*Task item:* Copy out every one of the lines below word for word, leaving out the pictures.

*Dataset entries:*
##############################

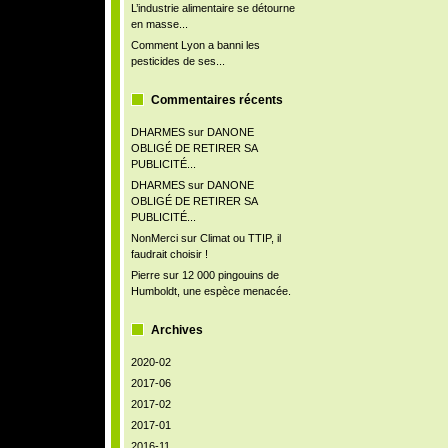
L’industrie alimentaire se détourne
en masse...
Comment Lyon a banni les
pesticides de ses...
Commentaires récents
DHARMES
sur
DANONE
OBLIGÉ DE RETIRER SA
PUBLICITÉ...
DHARMES
sur
DANONE
OBLIGÉ DE RETIRER SA
PUBLICITÉ...
NonMerci
sur
Climat ou TTIP, il
faudrait choisir !
Pierre
sur
12 000 pingouins de
Humboldt, une espèce menacée.
Archives
2020-02
2017-06
2017-02
2017-01
2016-11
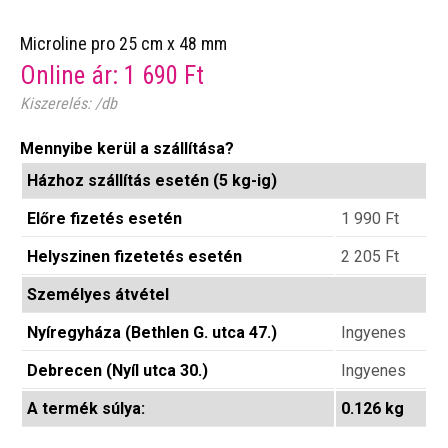
Microline pro 25 cm x 48 mm
Online ár:
1 690
Ft
Kiszerelés: /db
Mennyibe kerül a szállítása?
Házhoz szállítás esetén (5 kg-ig)
Előre fizetés esetén
1 990
Ft
Helyszinen fizetetés esetén
2 205
Ft
Személyes átvétel
Nyíregyháza (Bethlen G. utca 47.)
Ingyenes
Debrecen (Nyíl utca 30.)
Ingyenes
A termék súlya:
0.126 kg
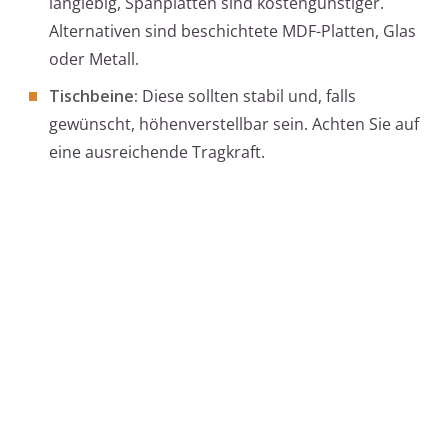
langlebig, Spanplatten sind kostengünstiger.
Alternativen sind beschichtete MDF-Platten, Glas
oder Metall.
Tischbeine:
Diese sollten stabil und, falls
gewünscht, höhenverstellbar sein. Achten Sie auf
eine ausreichende Tragkraft.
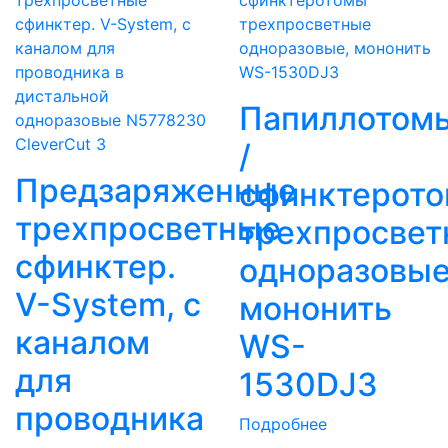
Папиллотом
CleverCut 3
/
Предзаряженные
сфинктерот
трехпросветные
трехпросвет
сфинктер.
одноразовые
V-System, с
мононить
каналом
WS-
для
1530DJ3
проводника
Подробнее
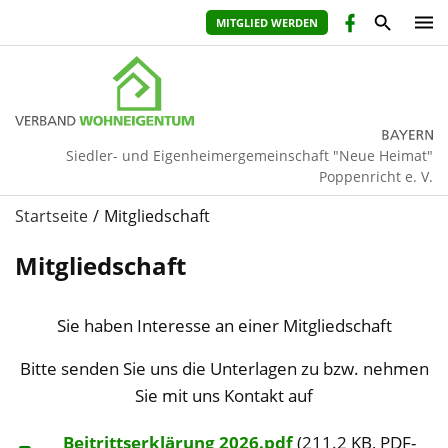
MITGLIED WERDEN
Siedler- und Eigenheimergemeinschaft "Neue Heimat"
Poppenricht e. V.
Startseite
Mitgliedschaft
Mitgliedschaft
Sie haben Interesse an einer Mitgliedschaft
Bitte senden Sie uns die Unterlagen zu bzw. nehmen
Sie mit uns Kontakt auf
Beitrittserklärung 2026.pdf
(211.2 KB, PDF-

##############################

*Solution below:*
L’industrie alimentaire se détourne
en masse...
Comment Lyon a banni les
pesticides de ses...
Commentaires récents
DHARMES
sur
DANONE
OBLIGÉ DE RETIRER SA
PUBLICITÉ...
DHARMES
sur
DANONE
OBLIGÉ DE RETIRER SA
PUBLICITÉ...
NonMerci
sur
Climat ou TTIP, il
faudrait choisir !
Pierre
sur
12 000 pingouins de
Humboldt, une espèce menacée.
Archives
2020-02
2017-06
2017-02
2017-01
2016-11
Microline pro 25 cm x 48 mm
Online ár:
1 690
Ft
Kiszerelés: /db
Mennyibe kerül a szállítása?
Házhoz szállítás esetén (5 kg-ig)
Előre fizetés esetén
1 990
Ft
Helyszinen fizetetés esetén
2 205
Ft
Személyes átvétel
Nyíregyháza (Bethlen G. utca 47.)
Ingyenes
Debrecen (Nyíl utca 30.)
Ingyenes
A termék súlya:
0.126 kg
langlebig, Spanplatten sind kostengünstiger.
Alternativen sind beschichtete MDF-Platten, Glas
oder Metall.
Tischbeine:
Diese sollten stabil und, falls
gewünscht, höhenverstellbar sein. Achten Sie auf
eine ausreichende Tragkraft.
Папиллотом
CleverCut 3
/
Предзаряженные
сфинктерот
трехпросветные
трехпросвет
сфинктер.
одноразовые
V-System, с
мононить
каналом
WS-
для
1530DJ3
проводника
Подробнее
MITGLIED WERDEN
Siedler- und Eigenheimergemeinschaft "Neue Heimat"
Poppenricht e. V.
Startseite
Mitgliedschaft
Mitgliedschaft
Sie haben Interesse an einer Mitgliedschaft
Bitte senden Sie uns die Unterlagen zu bzw. nehmen
Sie mit uns Kontakt auf
Beitrittserklärung 2026.pdf
(211.2 KB, PDF-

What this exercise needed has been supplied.